И увидел самый натуральный чердак. Огромный шкаф, отделяющий лестничный пролет от комнаты. Бесконечные ряды белья, которое сушилось на веревках. Здесь было душно и влажно, тканый из разноцветных лент ковер под ногами ощущался немного мокрым.
Донал прошел дальше: комната была огромной, впереди виднелось большое круглое окно, прикрытое темной тканью. Чердак освещался потолочными окнами, тонувшими в неряшливых выгоревших занавесях, кое-как прикрепленных к наклонному потолку. Стены чердака терялись в тенях; Донал пытался найти Грей взглядом, но не мог.

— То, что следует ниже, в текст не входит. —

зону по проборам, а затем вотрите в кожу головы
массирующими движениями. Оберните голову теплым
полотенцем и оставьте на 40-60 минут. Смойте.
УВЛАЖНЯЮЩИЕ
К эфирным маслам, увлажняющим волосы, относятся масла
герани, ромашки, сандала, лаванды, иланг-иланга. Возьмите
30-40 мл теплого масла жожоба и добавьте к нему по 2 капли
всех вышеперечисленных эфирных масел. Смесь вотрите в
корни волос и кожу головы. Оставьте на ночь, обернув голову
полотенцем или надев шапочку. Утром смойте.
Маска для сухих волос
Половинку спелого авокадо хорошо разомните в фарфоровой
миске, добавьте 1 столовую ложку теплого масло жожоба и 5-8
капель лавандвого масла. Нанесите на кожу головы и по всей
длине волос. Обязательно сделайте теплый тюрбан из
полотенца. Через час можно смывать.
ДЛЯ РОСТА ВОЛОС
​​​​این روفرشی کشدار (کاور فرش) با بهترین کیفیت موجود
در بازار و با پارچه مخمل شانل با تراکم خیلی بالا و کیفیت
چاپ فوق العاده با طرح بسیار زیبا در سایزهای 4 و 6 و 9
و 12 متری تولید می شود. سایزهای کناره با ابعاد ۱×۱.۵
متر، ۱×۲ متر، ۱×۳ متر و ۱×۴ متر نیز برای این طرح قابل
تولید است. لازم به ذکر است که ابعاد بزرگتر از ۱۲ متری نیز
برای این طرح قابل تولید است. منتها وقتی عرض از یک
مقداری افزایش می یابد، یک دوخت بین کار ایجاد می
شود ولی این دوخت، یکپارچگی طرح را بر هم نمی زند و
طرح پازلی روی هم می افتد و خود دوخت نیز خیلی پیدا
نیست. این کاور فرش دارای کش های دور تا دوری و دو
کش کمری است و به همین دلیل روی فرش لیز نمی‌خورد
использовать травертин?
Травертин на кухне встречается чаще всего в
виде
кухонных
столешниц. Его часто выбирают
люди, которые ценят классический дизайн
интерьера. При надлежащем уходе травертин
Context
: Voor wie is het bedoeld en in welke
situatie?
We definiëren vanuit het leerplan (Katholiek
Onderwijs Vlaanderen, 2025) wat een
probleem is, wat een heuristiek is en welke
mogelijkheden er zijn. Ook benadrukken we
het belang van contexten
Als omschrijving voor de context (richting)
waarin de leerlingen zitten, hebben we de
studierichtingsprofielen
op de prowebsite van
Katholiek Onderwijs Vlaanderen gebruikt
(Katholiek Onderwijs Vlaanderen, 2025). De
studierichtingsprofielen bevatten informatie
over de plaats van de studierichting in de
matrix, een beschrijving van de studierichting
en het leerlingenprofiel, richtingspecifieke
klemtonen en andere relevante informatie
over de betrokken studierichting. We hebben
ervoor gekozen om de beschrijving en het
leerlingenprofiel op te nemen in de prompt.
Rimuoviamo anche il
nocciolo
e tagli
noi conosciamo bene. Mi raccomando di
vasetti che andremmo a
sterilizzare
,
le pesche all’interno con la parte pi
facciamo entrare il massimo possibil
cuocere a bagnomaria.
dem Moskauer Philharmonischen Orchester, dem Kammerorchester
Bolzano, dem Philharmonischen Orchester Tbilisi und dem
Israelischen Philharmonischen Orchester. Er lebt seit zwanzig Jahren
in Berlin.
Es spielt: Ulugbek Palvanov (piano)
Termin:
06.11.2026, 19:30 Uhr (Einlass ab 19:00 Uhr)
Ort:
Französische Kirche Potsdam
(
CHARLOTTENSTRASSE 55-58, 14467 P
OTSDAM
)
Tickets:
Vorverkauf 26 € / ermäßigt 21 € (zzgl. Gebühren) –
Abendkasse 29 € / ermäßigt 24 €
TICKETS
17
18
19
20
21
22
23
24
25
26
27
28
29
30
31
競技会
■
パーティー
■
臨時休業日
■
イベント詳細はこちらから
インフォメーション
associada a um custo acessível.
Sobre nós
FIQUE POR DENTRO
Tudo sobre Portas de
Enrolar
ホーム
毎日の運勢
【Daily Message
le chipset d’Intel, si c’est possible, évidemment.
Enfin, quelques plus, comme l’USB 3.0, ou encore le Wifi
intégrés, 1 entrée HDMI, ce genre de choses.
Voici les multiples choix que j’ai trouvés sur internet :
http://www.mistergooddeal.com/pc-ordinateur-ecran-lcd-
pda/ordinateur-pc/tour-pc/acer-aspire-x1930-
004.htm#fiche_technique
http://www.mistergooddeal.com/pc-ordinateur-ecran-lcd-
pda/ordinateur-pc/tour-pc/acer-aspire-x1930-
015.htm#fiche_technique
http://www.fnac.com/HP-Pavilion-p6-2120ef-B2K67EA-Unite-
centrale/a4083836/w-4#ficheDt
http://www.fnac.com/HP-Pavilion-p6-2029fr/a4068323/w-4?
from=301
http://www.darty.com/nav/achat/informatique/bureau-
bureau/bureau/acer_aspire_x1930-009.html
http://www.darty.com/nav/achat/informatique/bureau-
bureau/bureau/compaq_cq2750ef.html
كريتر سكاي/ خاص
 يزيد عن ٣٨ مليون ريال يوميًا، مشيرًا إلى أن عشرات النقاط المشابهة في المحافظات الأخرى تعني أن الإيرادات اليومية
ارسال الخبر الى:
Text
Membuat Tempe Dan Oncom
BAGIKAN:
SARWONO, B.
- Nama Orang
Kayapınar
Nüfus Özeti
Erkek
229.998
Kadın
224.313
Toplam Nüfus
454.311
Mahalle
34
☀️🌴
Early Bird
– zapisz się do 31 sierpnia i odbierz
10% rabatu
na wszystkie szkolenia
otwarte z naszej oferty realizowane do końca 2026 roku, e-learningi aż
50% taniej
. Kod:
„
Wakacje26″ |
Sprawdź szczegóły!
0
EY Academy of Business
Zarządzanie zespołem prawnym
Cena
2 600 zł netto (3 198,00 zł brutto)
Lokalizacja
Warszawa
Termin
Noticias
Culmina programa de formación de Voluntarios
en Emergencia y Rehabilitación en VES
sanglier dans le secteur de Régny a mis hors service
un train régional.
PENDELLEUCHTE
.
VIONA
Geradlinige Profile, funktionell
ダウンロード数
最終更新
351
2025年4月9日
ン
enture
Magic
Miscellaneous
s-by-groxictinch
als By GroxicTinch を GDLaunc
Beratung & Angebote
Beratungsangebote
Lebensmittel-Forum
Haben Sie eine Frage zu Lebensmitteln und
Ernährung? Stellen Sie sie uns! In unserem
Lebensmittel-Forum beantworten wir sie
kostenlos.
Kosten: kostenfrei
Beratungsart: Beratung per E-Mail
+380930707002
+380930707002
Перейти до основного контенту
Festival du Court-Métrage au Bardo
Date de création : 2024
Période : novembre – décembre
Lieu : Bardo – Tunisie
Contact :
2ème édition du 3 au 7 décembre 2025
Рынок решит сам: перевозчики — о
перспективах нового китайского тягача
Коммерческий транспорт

— Доброе утро, Донал, — раздался сонный голос.
Донал пробормотал невразумительное приветствие, пытаясь разглядеть хоть что-то через полумрак — окно было занавешено, и Грей наконец-то проявилась — она вскочила с низкого топчана, служившего ей кроватью, и встала перед ним, отбросив на пол книжку, с которой, видимо, спала в обнимку. Она возникла внезапно, как приведение, и Донал вздрогнул.
— Минутку, — сказала Грей и прошагала к круглому окну; она отдернула занавесь, и чердак явился Доналу во всем своем великолепии.
Бардак; у него не было бы для этого места другого слова. По стенам располагались антикварные шкафы и буфеты, огромное овальное зеркало в кованой раме — с завитушек свисали ремешки, фенечки и шарфы; у окна возвышался потертый стол. На него Грей водрузила фарфоровую вазу, в которой стояли давно высохшие пыльные цветы. Стены украшали пестрые плакаты: фотография Стоунхенджа, силуэт человека с отмеченными чакрами, еще какая-то индийская муть.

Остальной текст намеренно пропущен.